Whose Ground Truth? Accounting for Individual and Collective Identities Underlying Dataset Annotation
This addresses ethical issues in dataset creation for ML researchers and practitioners, but it is incremental as it synthesizes existing insights rather than introducing new methods.
The paper tackles the problem of ethical considerations in crowdsourced dataset annotation for machine learning, surveying literature to identify challenges related to annotator identity and platform relationships, and provides recommendations for dataset developers across the ML data pipeline.

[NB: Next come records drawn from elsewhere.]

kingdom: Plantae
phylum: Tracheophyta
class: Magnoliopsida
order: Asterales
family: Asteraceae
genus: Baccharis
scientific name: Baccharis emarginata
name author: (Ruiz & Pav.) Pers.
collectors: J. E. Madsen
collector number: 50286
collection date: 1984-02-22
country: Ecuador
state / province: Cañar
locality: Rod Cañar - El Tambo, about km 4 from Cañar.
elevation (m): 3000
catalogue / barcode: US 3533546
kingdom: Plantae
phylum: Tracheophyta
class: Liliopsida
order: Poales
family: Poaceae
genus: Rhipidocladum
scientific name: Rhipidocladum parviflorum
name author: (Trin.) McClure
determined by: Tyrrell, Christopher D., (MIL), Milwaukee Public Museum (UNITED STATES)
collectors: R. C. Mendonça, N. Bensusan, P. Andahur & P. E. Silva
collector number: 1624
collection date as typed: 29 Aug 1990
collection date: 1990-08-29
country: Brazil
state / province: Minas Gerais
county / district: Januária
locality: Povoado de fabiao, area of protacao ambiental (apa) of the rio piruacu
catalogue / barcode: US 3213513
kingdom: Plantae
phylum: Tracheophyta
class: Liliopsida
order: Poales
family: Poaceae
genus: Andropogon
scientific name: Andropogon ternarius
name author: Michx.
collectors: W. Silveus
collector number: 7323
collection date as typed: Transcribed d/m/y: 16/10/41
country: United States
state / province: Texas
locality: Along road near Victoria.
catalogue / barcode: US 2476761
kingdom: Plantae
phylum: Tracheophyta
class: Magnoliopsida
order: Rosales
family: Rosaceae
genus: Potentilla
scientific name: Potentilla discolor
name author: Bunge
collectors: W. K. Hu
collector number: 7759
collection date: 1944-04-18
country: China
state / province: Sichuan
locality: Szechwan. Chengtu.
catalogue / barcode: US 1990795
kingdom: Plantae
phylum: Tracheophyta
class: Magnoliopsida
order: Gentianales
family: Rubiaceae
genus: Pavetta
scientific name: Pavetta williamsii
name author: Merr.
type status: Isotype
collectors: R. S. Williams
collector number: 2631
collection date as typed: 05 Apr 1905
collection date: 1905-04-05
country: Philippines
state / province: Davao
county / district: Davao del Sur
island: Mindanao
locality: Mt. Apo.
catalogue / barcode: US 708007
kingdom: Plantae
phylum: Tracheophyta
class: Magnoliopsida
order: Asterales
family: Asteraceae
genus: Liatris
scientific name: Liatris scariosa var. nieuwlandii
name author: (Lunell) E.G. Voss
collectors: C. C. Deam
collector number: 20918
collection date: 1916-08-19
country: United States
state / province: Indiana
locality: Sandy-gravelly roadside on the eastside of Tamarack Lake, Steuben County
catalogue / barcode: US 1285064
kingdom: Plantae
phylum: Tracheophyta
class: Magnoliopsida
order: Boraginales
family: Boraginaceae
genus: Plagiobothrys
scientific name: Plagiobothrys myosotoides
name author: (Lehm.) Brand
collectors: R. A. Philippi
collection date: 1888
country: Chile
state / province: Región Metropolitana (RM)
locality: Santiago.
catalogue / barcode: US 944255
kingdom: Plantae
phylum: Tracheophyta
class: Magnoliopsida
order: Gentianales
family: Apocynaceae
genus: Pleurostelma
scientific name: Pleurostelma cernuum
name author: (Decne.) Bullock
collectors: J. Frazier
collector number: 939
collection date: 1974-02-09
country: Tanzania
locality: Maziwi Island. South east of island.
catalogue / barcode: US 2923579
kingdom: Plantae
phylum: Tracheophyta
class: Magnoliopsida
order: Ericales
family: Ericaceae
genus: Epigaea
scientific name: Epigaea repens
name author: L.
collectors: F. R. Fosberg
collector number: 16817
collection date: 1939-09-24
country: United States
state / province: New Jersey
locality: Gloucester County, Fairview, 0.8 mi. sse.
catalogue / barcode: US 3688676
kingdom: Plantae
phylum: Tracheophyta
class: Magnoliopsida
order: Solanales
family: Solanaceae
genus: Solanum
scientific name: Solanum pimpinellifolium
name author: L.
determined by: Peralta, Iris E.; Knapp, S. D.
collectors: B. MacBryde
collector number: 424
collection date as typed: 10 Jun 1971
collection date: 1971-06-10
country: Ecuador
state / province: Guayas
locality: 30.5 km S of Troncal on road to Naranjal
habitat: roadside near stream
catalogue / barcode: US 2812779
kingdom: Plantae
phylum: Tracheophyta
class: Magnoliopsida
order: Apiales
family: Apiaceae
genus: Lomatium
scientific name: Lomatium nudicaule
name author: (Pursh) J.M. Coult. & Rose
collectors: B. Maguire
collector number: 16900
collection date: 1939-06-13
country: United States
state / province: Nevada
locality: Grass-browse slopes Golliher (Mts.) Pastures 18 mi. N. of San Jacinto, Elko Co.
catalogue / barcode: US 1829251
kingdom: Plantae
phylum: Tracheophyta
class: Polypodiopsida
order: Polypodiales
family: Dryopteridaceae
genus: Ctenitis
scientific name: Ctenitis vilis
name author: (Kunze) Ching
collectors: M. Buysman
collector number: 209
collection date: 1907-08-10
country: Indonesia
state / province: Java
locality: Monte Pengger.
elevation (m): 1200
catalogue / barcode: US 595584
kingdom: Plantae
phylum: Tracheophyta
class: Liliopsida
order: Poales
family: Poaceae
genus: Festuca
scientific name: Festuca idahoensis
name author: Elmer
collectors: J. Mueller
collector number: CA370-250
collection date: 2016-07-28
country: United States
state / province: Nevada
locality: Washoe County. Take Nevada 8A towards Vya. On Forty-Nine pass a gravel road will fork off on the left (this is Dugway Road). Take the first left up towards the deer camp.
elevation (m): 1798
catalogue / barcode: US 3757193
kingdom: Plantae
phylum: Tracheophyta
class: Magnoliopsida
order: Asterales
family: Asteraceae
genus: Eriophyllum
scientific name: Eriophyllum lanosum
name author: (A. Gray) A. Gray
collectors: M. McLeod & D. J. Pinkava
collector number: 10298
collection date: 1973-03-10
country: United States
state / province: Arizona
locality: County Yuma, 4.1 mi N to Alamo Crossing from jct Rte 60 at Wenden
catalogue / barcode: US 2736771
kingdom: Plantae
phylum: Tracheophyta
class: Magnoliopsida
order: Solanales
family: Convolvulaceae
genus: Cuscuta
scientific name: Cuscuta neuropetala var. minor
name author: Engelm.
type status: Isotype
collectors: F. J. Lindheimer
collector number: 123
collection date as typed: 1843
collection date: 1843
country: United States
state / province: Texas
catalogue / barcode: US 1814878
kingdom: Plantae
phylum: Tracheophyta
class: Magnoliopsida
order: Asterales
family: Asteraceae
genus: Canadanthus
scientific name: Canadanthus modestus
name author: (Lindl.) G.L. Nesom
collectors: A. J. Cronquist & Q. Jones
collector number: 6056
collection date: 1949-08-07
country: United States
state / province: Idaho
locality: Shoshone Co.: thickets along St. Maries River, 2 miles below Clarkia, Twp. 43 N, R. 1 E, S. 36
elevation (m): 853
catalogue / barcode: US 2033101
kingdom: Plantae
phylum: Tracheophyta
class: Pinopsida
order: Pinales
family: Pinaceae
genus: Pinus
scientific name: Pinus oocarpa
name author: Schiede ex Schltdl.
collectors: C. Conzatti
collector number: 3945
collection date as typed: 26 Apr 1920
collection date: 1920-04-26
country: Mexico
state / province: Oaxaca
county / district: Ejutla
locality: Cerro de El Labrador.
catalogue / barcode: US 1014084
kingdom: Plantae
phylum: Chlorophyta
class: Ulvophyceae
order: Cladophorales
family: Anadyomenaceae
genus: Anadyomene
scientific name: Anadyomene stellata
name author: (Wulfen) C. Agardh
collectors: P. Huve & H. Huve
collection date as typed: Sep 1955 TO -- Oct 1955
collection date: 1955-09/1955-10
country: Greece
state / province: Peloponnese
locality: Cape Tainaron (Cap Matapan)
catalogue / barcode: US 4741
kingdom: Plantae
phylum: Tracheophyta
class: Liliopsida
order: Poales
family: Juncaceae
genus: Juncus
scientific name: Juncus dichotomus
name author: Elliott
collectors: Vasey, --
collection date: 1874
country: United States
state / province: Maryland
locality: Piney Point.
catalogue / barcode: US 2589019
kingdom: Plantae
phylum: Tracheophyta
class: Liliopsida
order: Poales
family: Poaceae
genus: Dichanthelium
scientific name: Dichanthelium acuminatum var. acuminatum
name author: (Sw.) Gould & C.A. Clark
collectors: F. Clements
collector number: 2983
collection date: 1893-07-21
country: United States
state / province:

Human annotations play a crucial role in machine learning (ML) research and development. However, the ethical considerations around the processes and decisions that go into building ML datasets has not received nearly enough attention. In this paper, we survey an array of literature that provides insights into ethical considerations around crowdsourced dataset annotation. We synthesize these insights, and lay out the challenges in this space along two layers: (1) who the annotator is, and how the annotators' lived experiences can impact their annotations, and (2) the relationship between the annotators and the crowdsourcing platforms and what that relationship affords them. Finally, we put forth a concrete set of recommendations and considerations for dataset developers at various stages of the ML data pipeline: task formulation, selection of annotators, platform and infrastructure choices, dataset analysis and evaluation, and dataset documentation and release.